There are roughly 55,000 such substations nationwide, each housing transformers — the workhorses of the grid. Some power grid experts contend that the entire country could suffer a coast-to-coast blackout if as few as nine select substations were compromised.

The other probable grid attack methodology would target control centers, which span much broader territories. If hackers can disable communications at a control center, cutting a grid operator’s visibility into their system, utility officials could be blocked from reenergizing a line if a substation protective relay is disabled. This would probably require the work of a highly skilled insider. A nefarious electrical engineer, for example, could do a system analysis to determine how best to destabilize the power grid and pass the information to the actual attackers.

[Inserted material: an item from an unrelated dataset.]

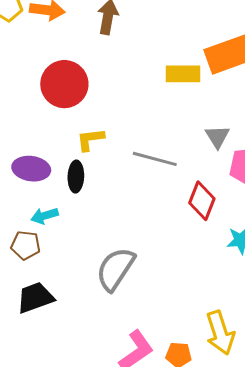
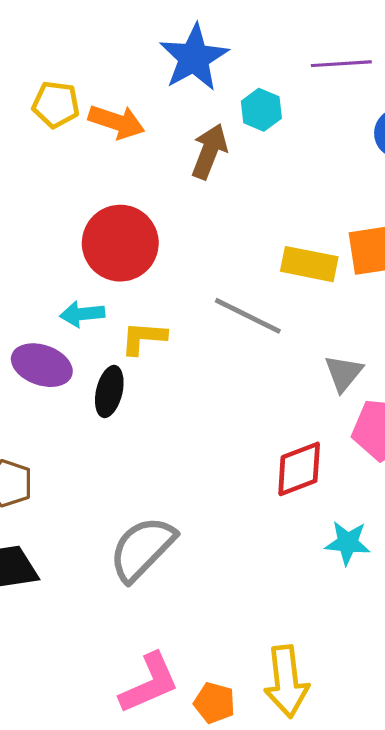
gray line: (155, 159) -> (248, 316), moved
red diamond: (202, 201) -> (299, 469), turned 36
cyan arrow: (45, 216) -> (82, 314), moved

Hardening critical infrastructure attack vectors

None of this should suggest that U.S. power grid infrastructure has negligible power grid cyber protection. After a massive blackout in the Northeast in 2003, which was caused by a software bug and equipment failures, critical infrastructure organizations implemented federal resilience and defense standards. These created minimum baselines for defending against natural disasters and also promoted best practices for network defense, including two-factor authentication, network segmentation and strict, widely distributed access controls.

These steps hardened electricity generation and transmission systems against attacks. Unfortunately, however, not all segments of the power grid have been held to these standards. For instance, local power distribution entities often lack adequate resources and defenses. And while hackers may have a harder time fully compromising more formidable targets, they can still achieve many of their goals by probing persistently.

One huge weakness — perhaps unavoidable — is the growing array of digital technologies to help manage the flow of power and cut planet warming emissions, such as interconnected solar arrays and smart thermostats.

The growth of digital online methods aren’t limited to these, either. Energy companies used to disconnect operation systems from the broader internet, making it harder for hackers to penetrate the most critical infrastructure. Increasingly, this is no longer the case, as companies install more sophisticated monitoring and diagnostics software to improve their systems’ operational efficiency. The bottom line is that the power grid is hugely complex, providing hackers with more grid entry points that can be exploited.

If there is any good news in all of this, it’s that diesel and gas combustion turbines can typically be started with batteries, which means even large power plants may be able to get back up and running within 24 hours of an attack. Yet, recovery from a grid attack will ultimately depend on the breadth of the impact and the amount of damage that has occurred. This isn’t knowable ahead of time, and that is disconcerting.